In contrast, the father submitted that if she were reunited with her birth family, W would quickly overcome any initial trauma, thereafter facing an unproblematic future. However, were W to remain with Mr and Mrs A, the placement would be at risk because of the difficulty of creating an honest “narrative” for her to accept, i.e. that she was adopted whilst her siblings remained thriving in the birth family.

After acknowledging that the starting point had to be W’s current reality, the President held that there were “considerably” more risks and uncertainties in moving W from Mr and Mrs A to her birth family than in leaving her where she was [246]. Should W be removed from Mr and Mrs A, there was a high probability of fairly immediate and significant levels of distress and trauma and “a very real likelihood that the placement would be put under such pressure that it might break down, which if it were to happen would carry with it a more than fanciful risk of catastrophe” [237]. Further, the risk of the “narrative” putting the placement under unbearable and unsustainable pressure was small.

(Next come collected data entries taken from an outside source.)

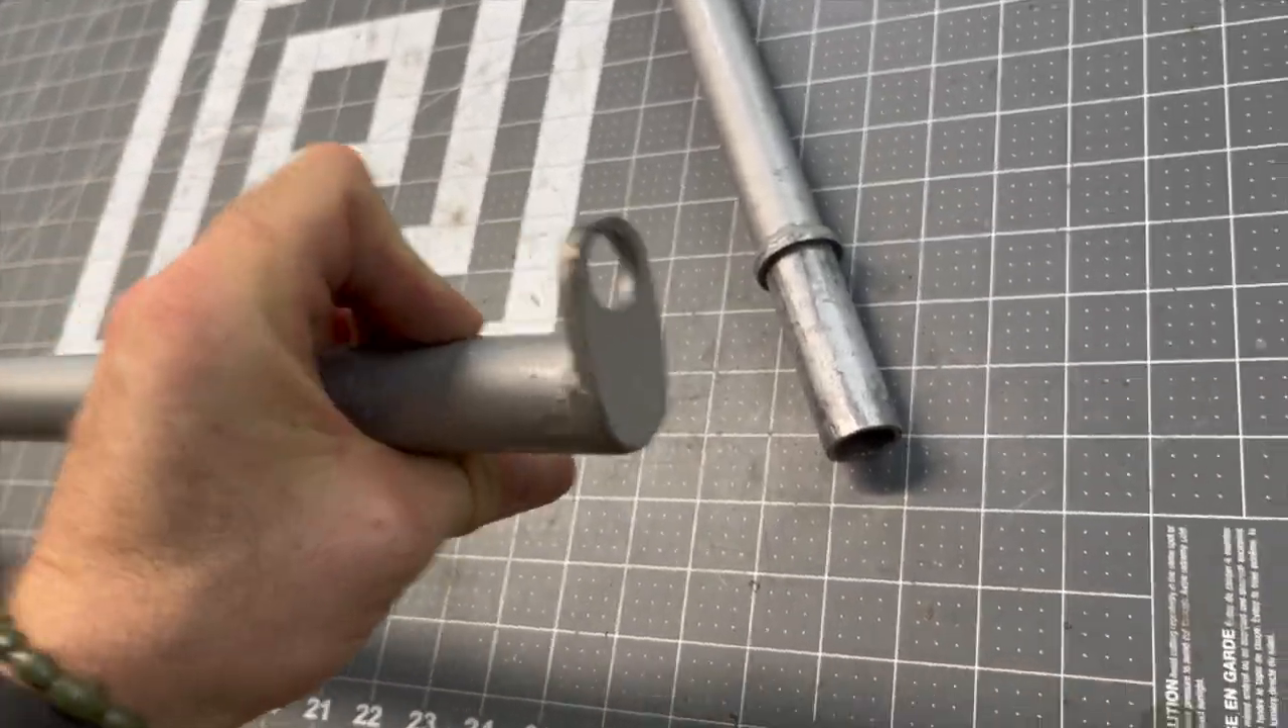On this end i just welded on a tab drilled a hole and that's what i clipped the hammock into.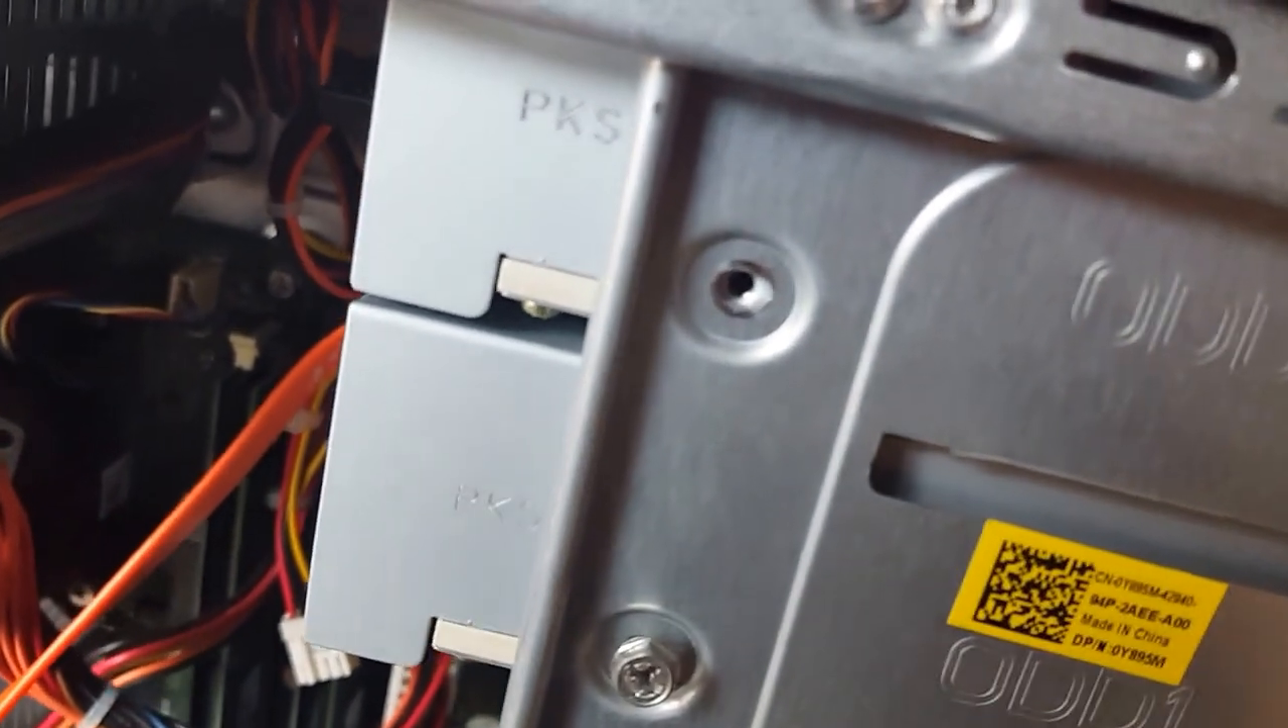I got just one screw in there for right now.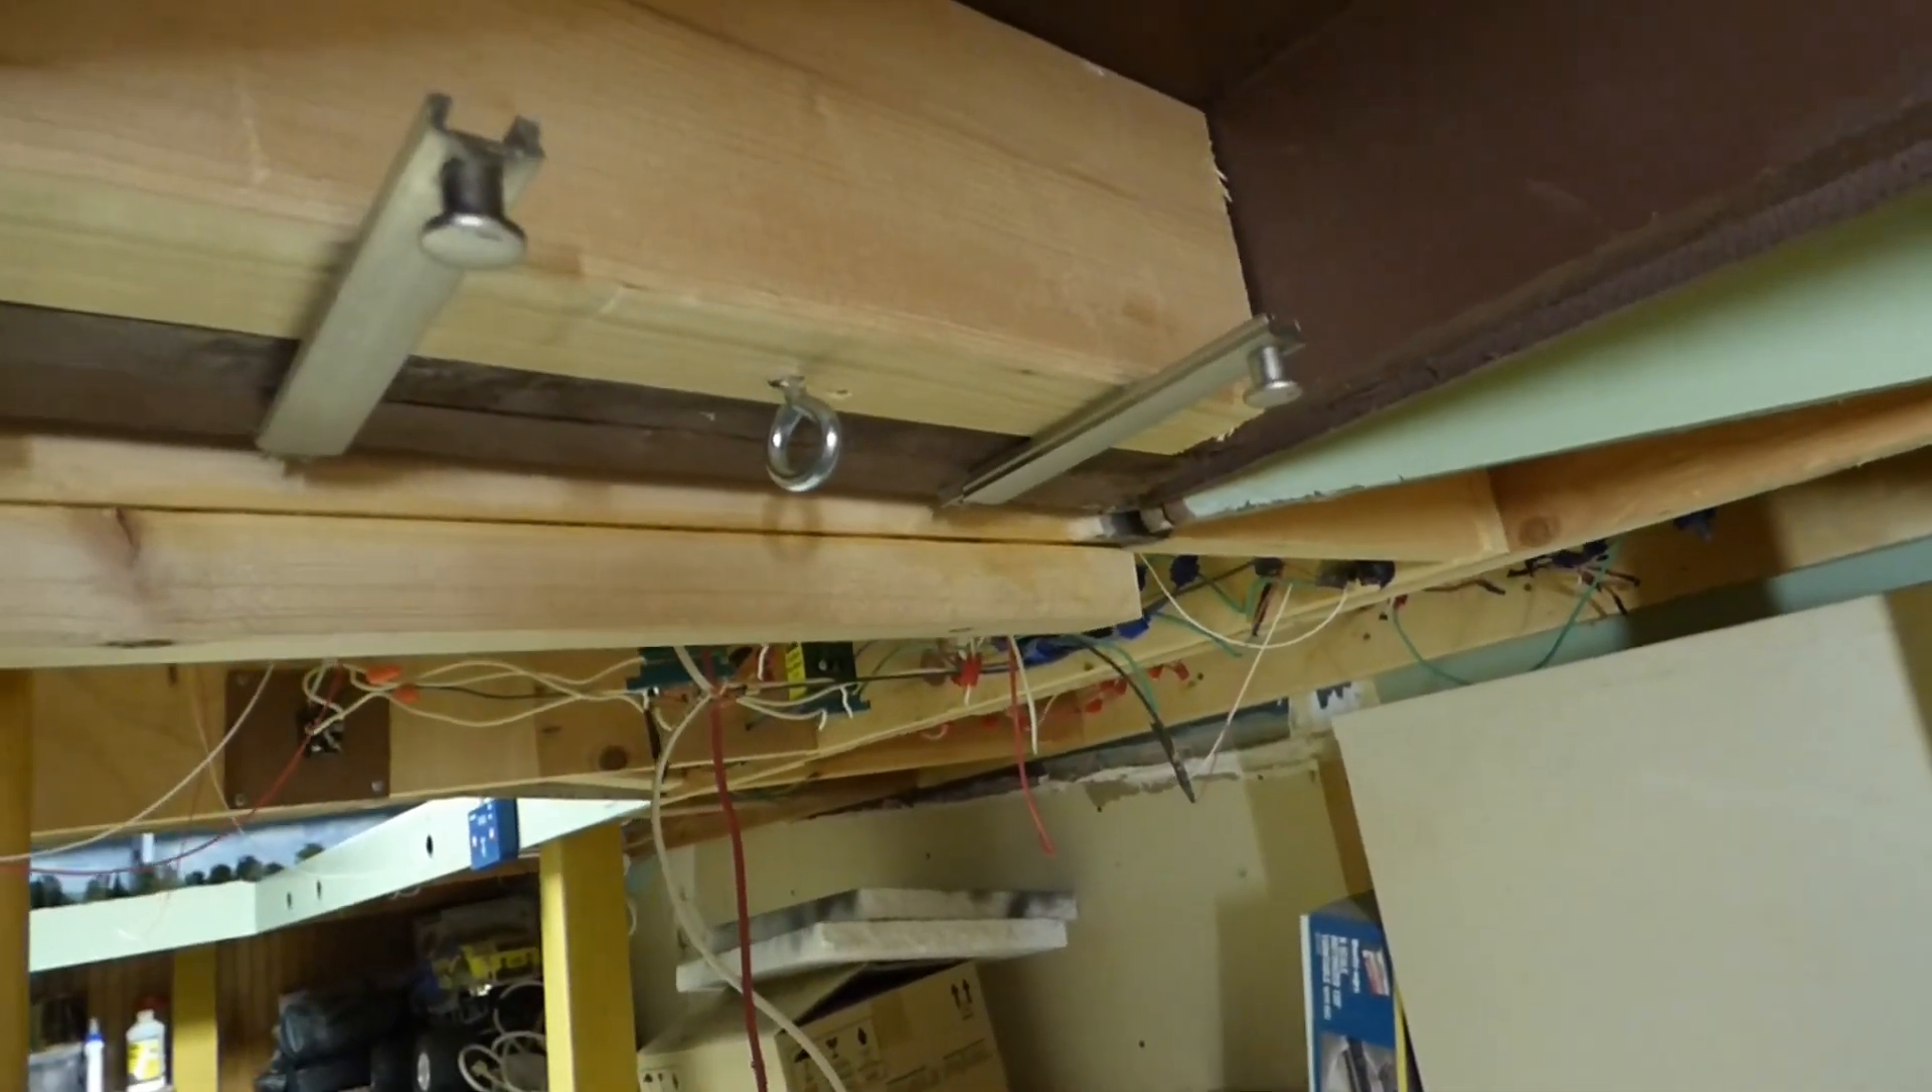And then underneath here, you can see I have two slide bolts and I put two only because it's 12 inches wide.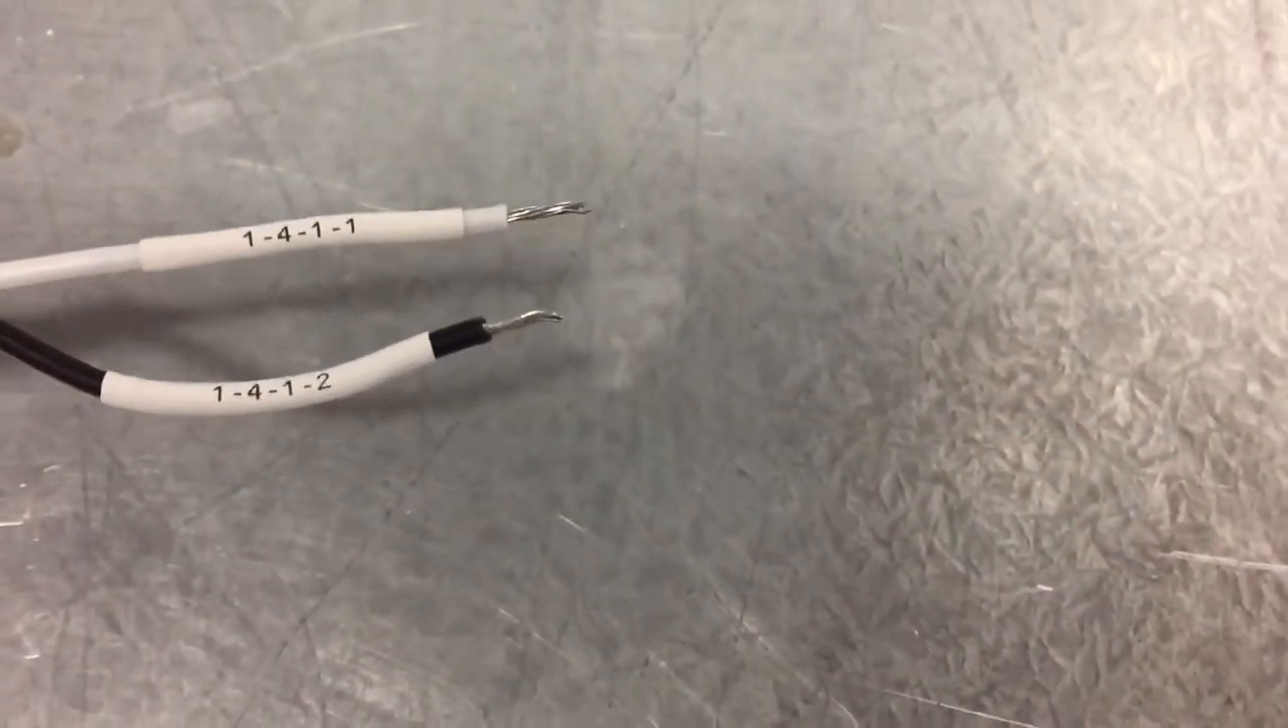You can see the labels have shrunk down. And they're secured onto the conductors.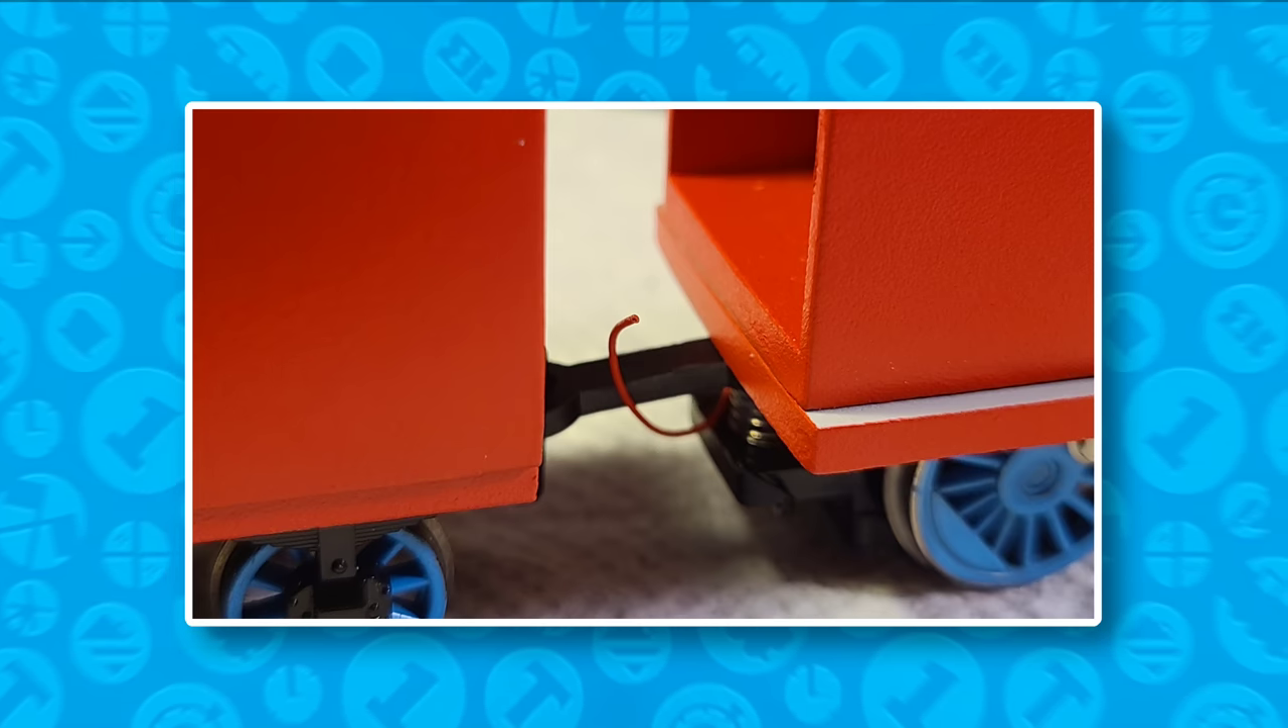And because of the new changes on the length of the new body James has that unsettling fat gap between the body and tender.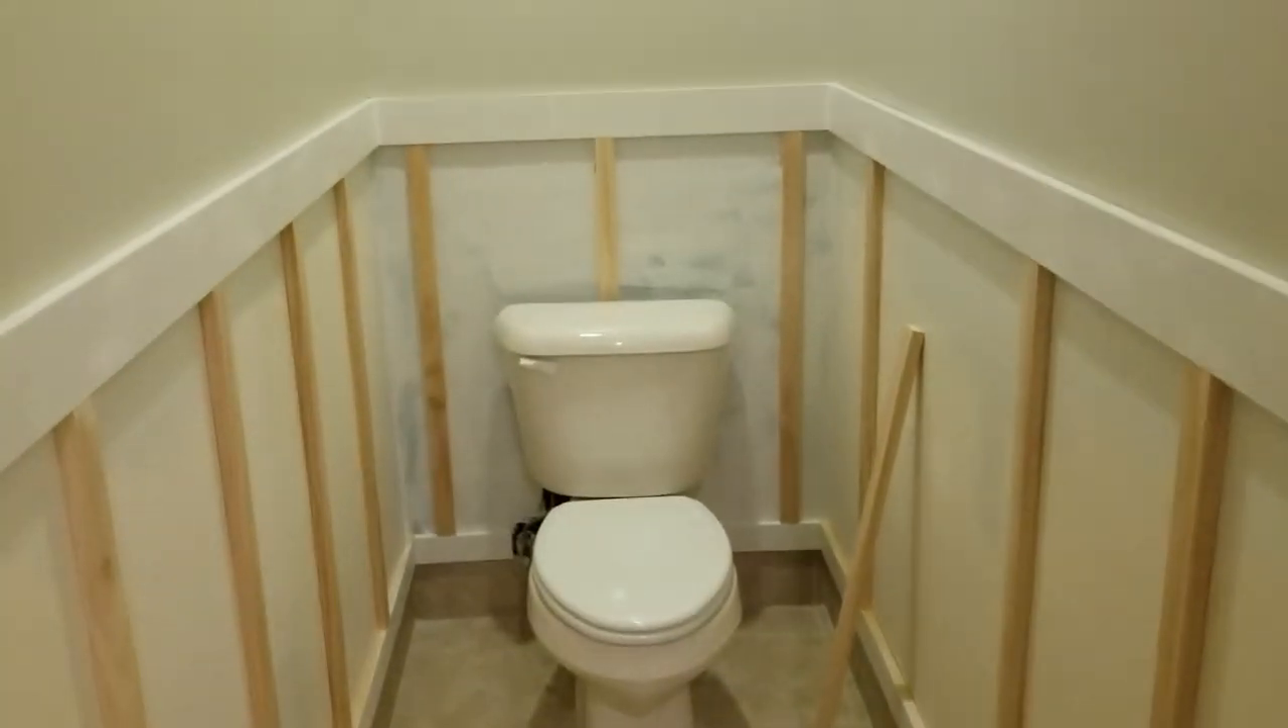I have every board nailed in ready to go except for this one here.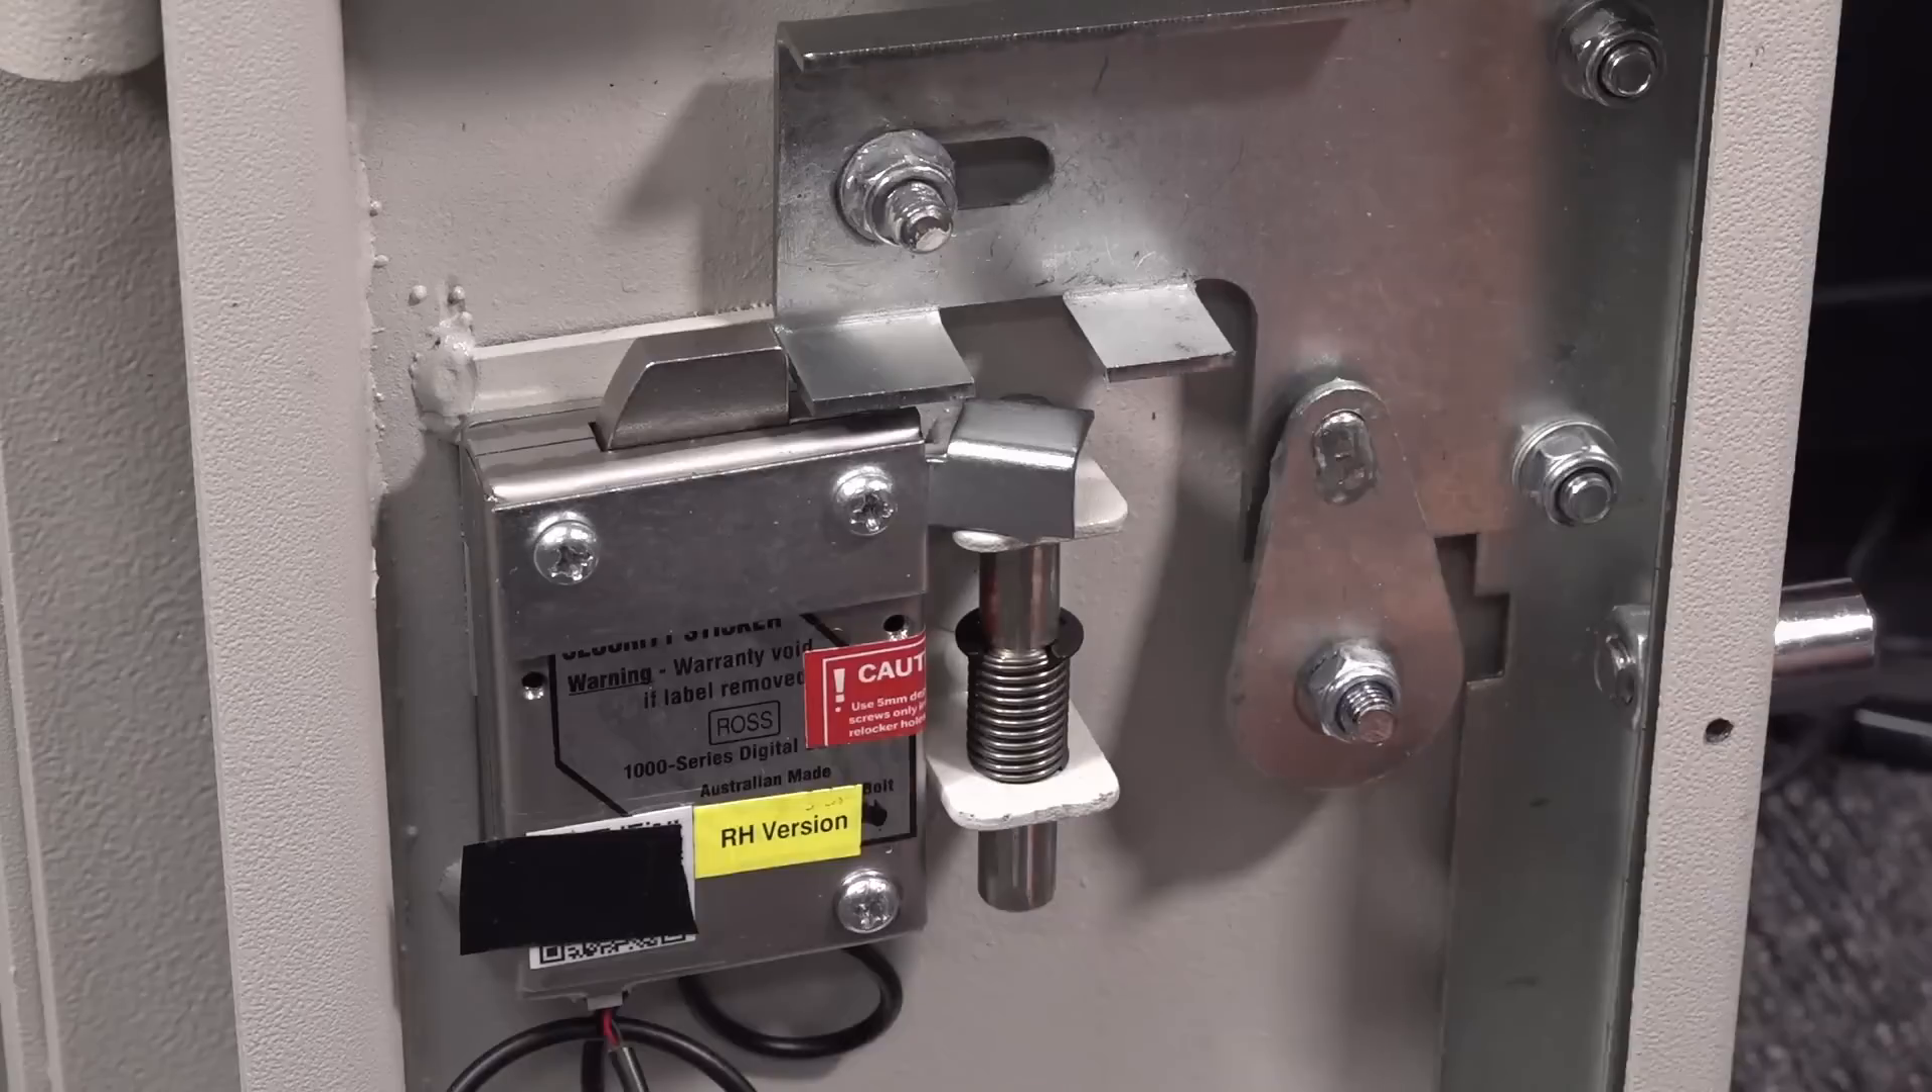And I've installed the Bluetooth lock down here with the re-locker down in here.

In contrast, W did not have a meaningful relationship with her birth family; her primary relationship was with Mr and Mrs A and their son. In those circumstances, notwithstanding the excellent care and commitment that the father offered, the President considered that it would be “almost too much for any parent in his situation” [250] to meet the needs of W. The President held that the risks of moving W from Mr and Mrs A were too great, and potentially so unmanageable, as to demand that they not be run, and that W’s welfare necessitated that she remain with Mr and Mrs A. He further found that it was in W’s best interests to be adopted by Mr and Mrs A and that her welfare required parental consent to be dispensed with; nothing else would do. As such, the President granted Mr and Mrs A’s application for adoption.

The President also considered whether any post-adoption contact orders should be made. He noted the general agreement amongst the experts that direct contact would safeguard W’s long-term psychological and that it should be started sooner rather than later. However, the President held that there should be no order as to contact; rather it must be for Mr and Mrs A, as W’s parents, to decide when, how and in what circumstances contact should begin and develop.

Postscript: the Local Authority’s Failings
Though the President declined to determine whether the behaviour of the local authority constituted a breach of the parties’ Article 8 rights, he was scathing about their failings. In particular, he highlighted the deficiencies of the initial interim threshold document, which he held was “both in form and in substance a most unsatisfactory document” [31], and criticised the local authority for making certain disclosures to the father’s employer in February 2015, causing him to lose his job.